You are viewing a plain text version of this content. The canonical link for it is here.
Posted to users@spamassassin.apache.org by Nigel Frankcom <ni...@blue-canoe.net> on 2006/03/12 19:31:41 UTC

Yum & 3.0.5

Hi All,

I installed 3.1.1 today on a fresh CentOS install and foolishly
neglected to check it hadn't already installed an older version of SA.

Now when I run yum update it lists 3.0.5 as an update. I've installed
3.1.1 from source and am wondering if using yum remove for the 3.0.5
install will fubar anything else?

spamasaassin -V reports the correct version, 3.1.1, and it lint's
fine, so I'm happy it's working, but I'd like try get rid of the 3.0.*
install.

Any suggestions would be greatly appreciated.

As a corollary, I have 3.1.0 on another box (also CentOS), again
installed from source, am I OK to overinstall or should I remove the
old 3.1.0 1st?

Kind regards

Nigel

Re: Re: Yum & 3.0.5

Posted by Nigel Frankcom <ni...@blue-canoe.net>.
Thanks Tim,

I'm going to do a yum remove on SA and reinstall if required. At the
time of the original post I didn't have a spare failover box for SA,
that situation is now resolved.

My concern stems from the fact that the original Yum updates done
before 3.1.0 was installed didn't mention 3.0.5; that only showed up
after.

3.1.0 is handling the requests so the 3.0.5 isn't doing any harm other
than to offend my eye. I was hoping someone else had similar
experiences and that a simple yum remove would work out OK since the
3.1.0 was installed from source.

Ah well - we live and learn.

Kind regards

Nigel

On Mon, 13 Mar 2006 17:28:20 +0000, Tim Jackson <li...@timj.co.uk>
wrote:

>Nigel Frankcom wrote:
>
>> I installed 3.1.1 today on a fresh CentOS install and foolishly
>> neglected to check it hadn't already installed an older version of SA.
>> Now when I run yum update it lists 3.0.5 as an update. I've installed
>> 3.1.1 from source and am wondering if using yum remove for the 3.0.5
>> install will fubar anything else?
>
>It may possibly overwrite some files from 3.1.1 depending on where you
>installed them, although I'm not sure whether RPM will do a hash sanity
>check on the files before removing them. I'm not sure it does for
>non-config files. So you might find the yum remove kills your install
>and you have to reinstall 3.1.1.

Records >>
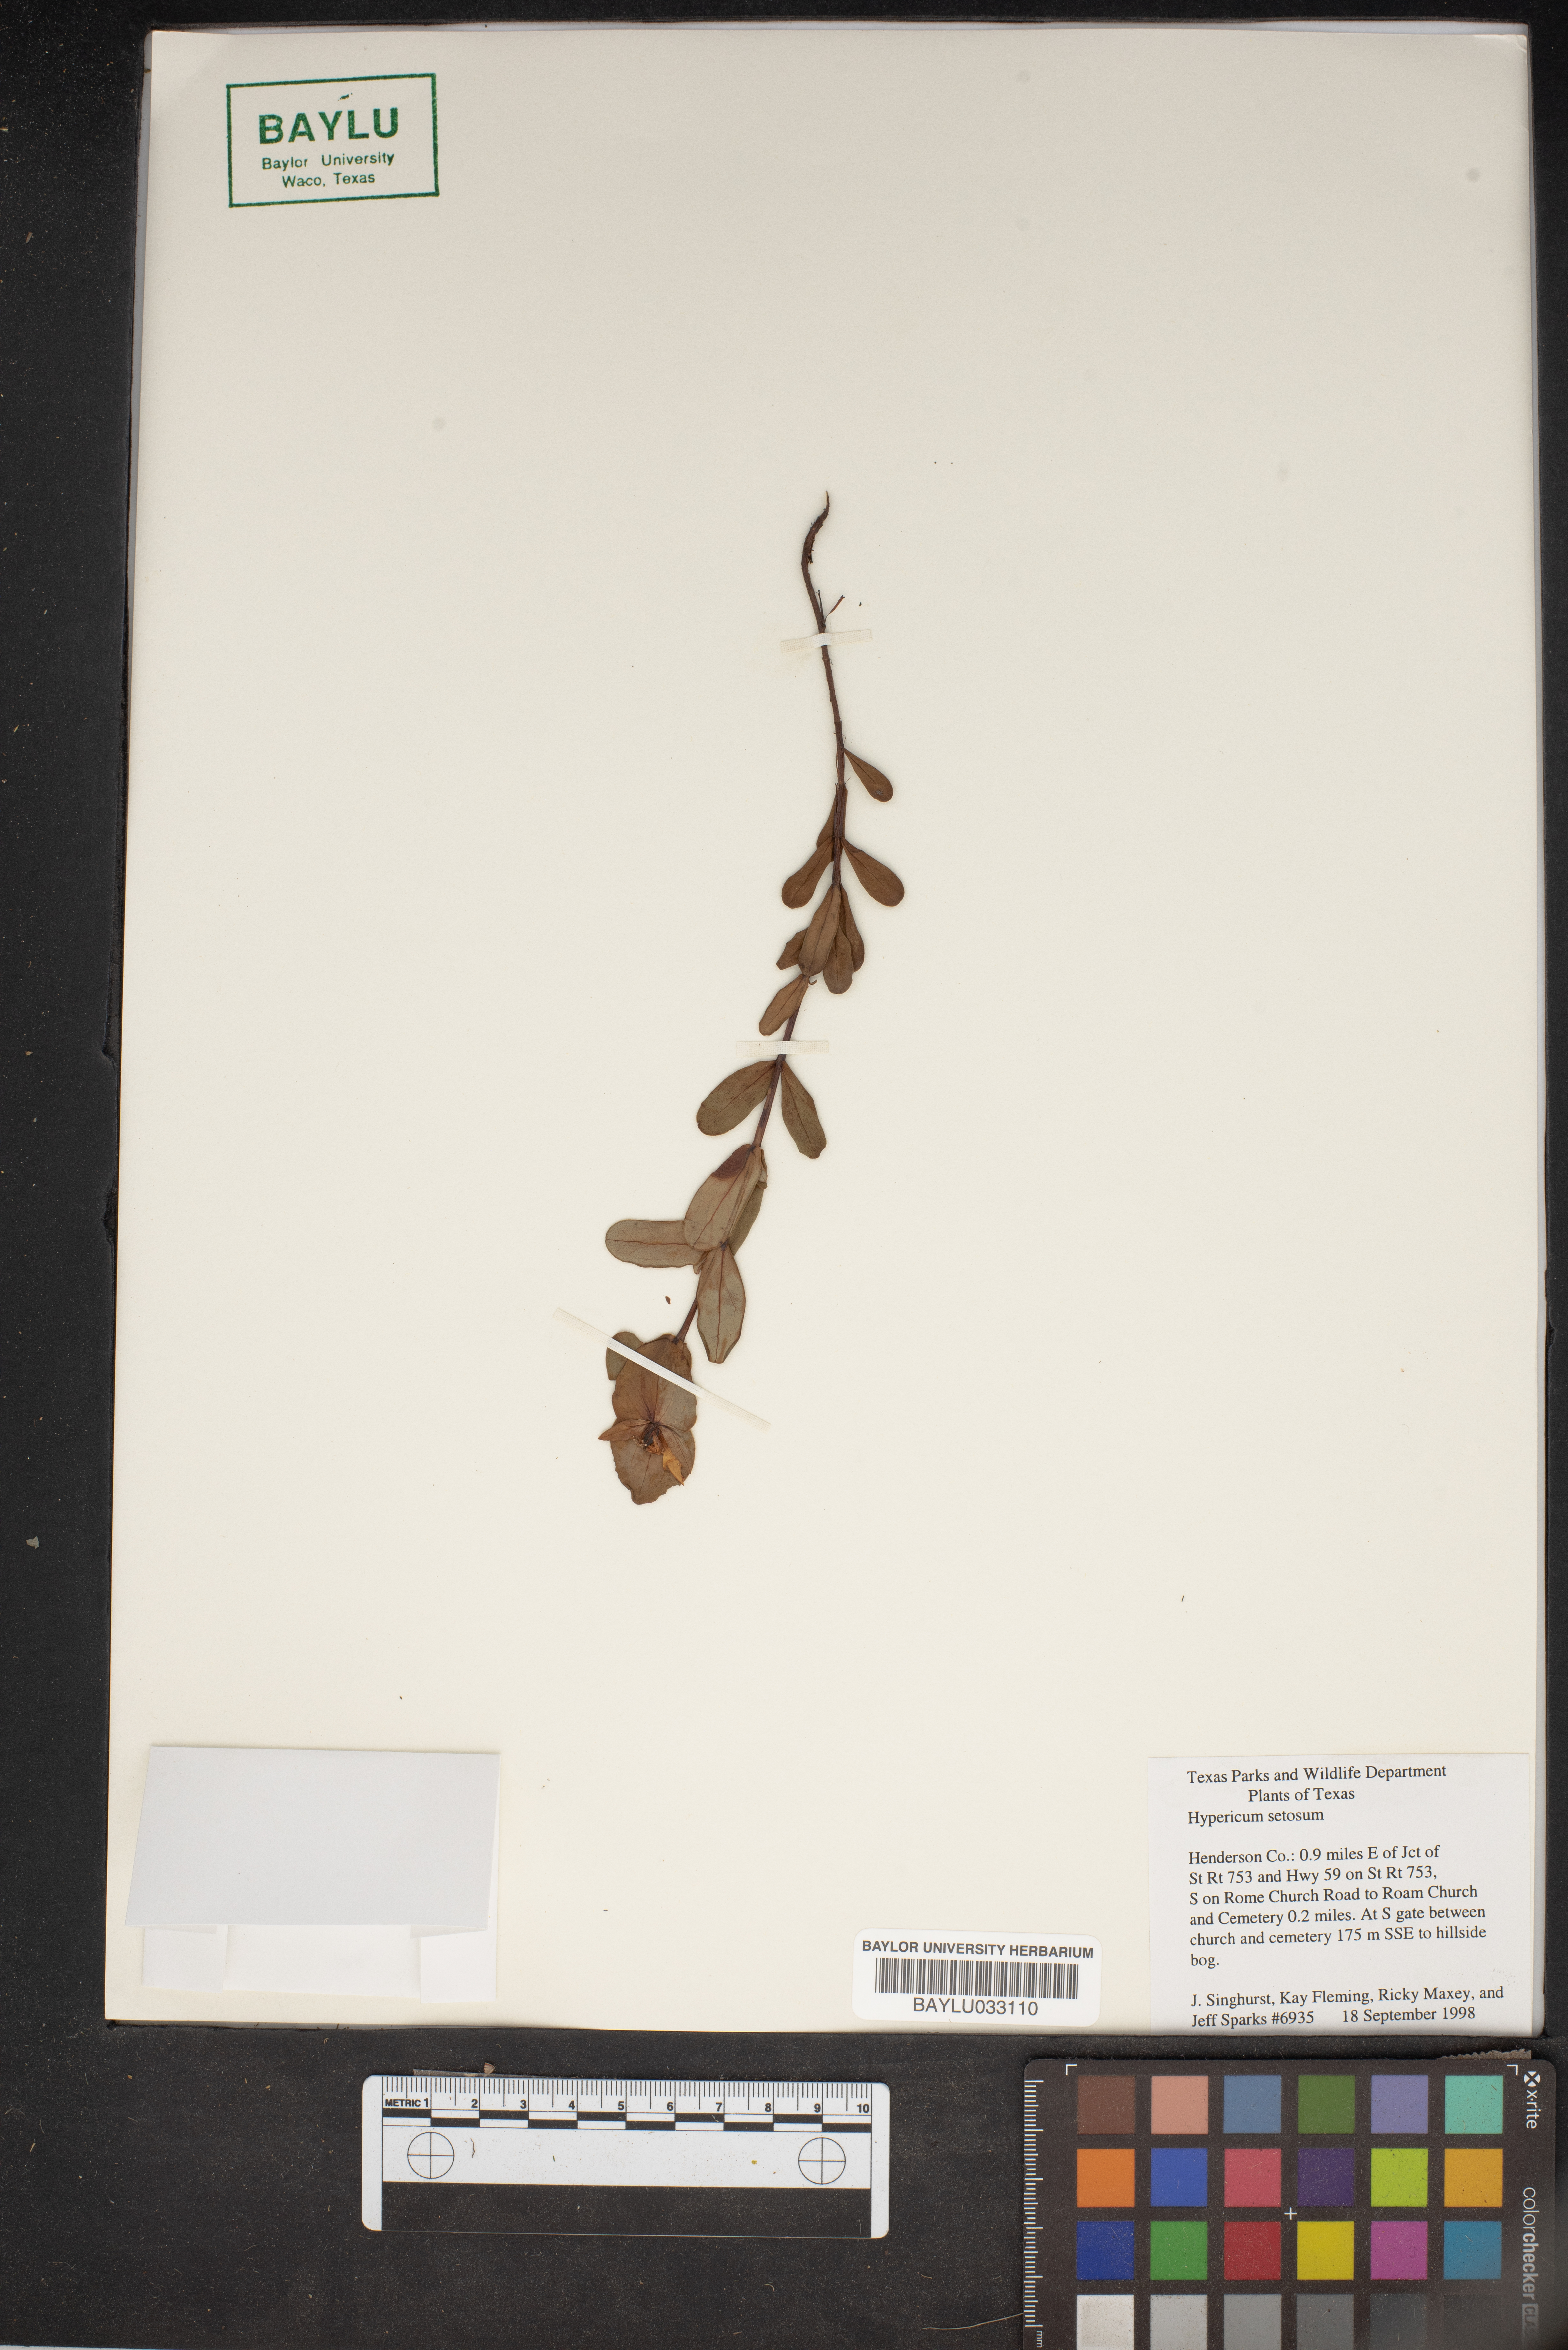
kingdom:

---

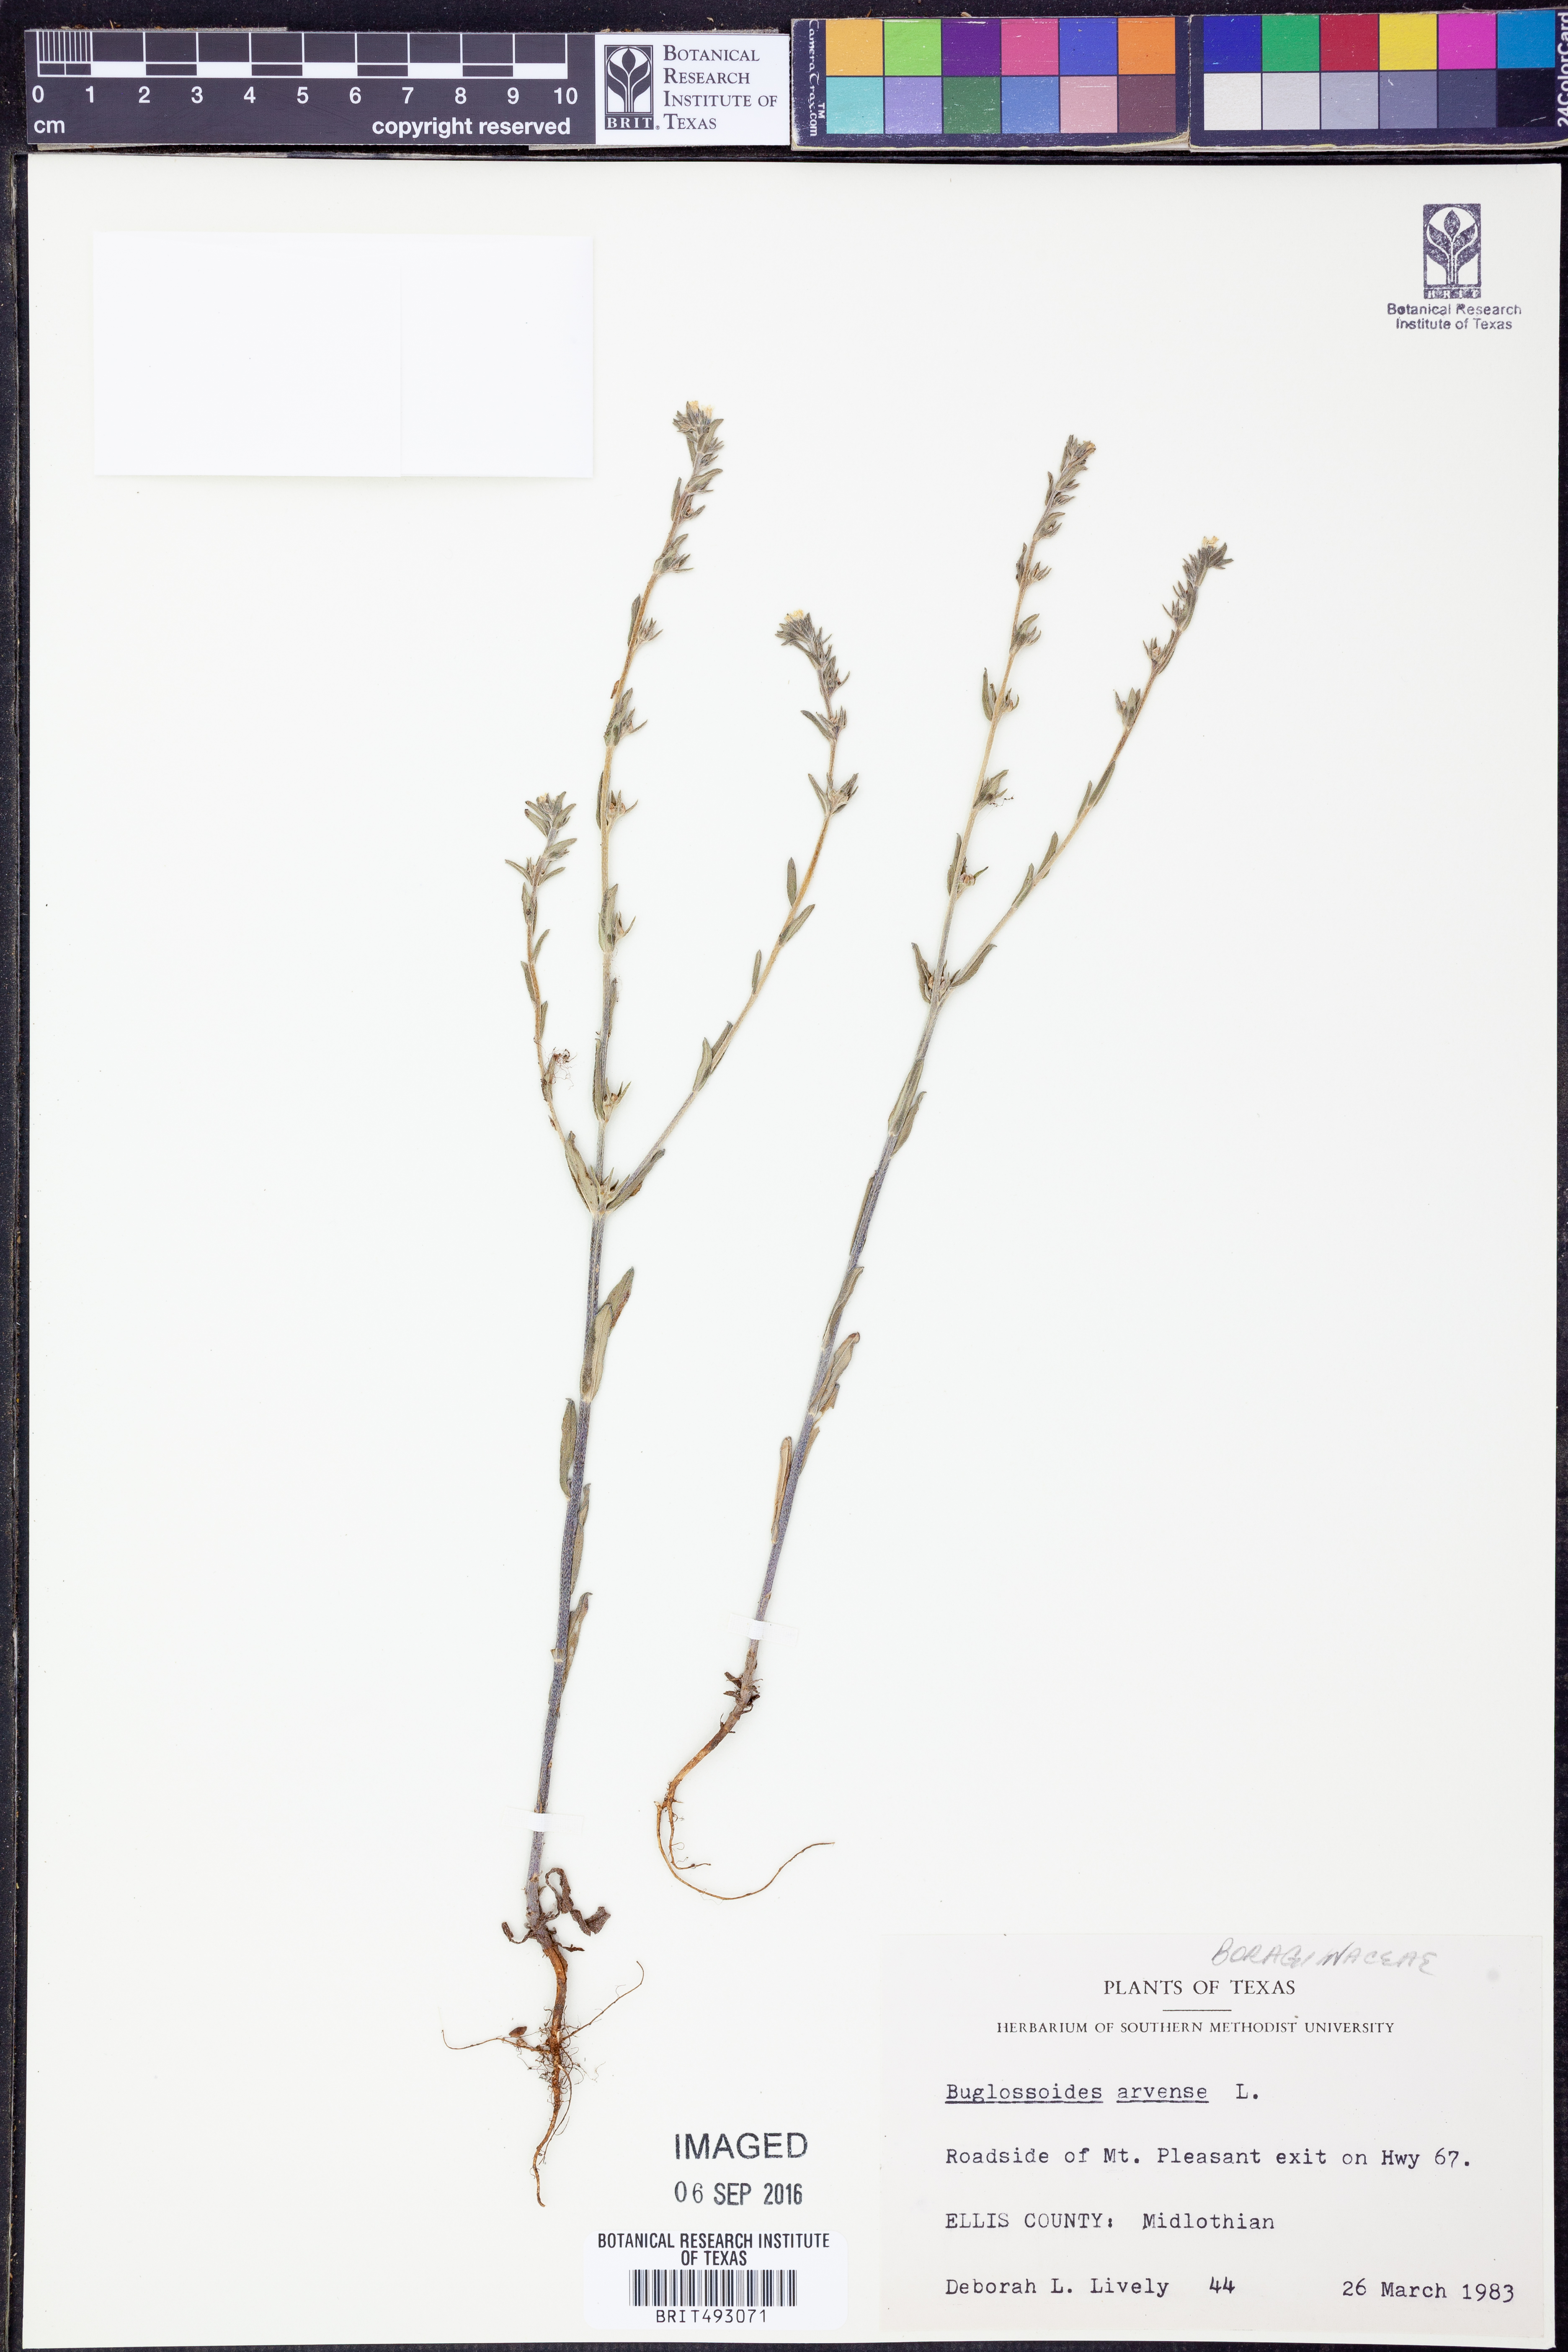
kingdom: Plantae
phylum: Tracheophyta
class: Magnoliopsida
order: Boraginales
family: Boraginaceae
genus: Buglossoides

What needs to be done >>
Answer each question using the SpamAssassin mailing-list thread.
(a) On which operating system was the fresh install done?
(b) In the reply thanking Tim, what does Nigel say he is going to do?
(c) According to Tim Jackson, what might the yum remove do, and what would Nigel then have to reinstall?
The records were drawn from a different source.

Finished answer >>
(a) CentOS.
(b) He is going to do a yum remove on SA and reinstall if required.
(c) It might kill his install, and he would have to reinstall 3.1.1.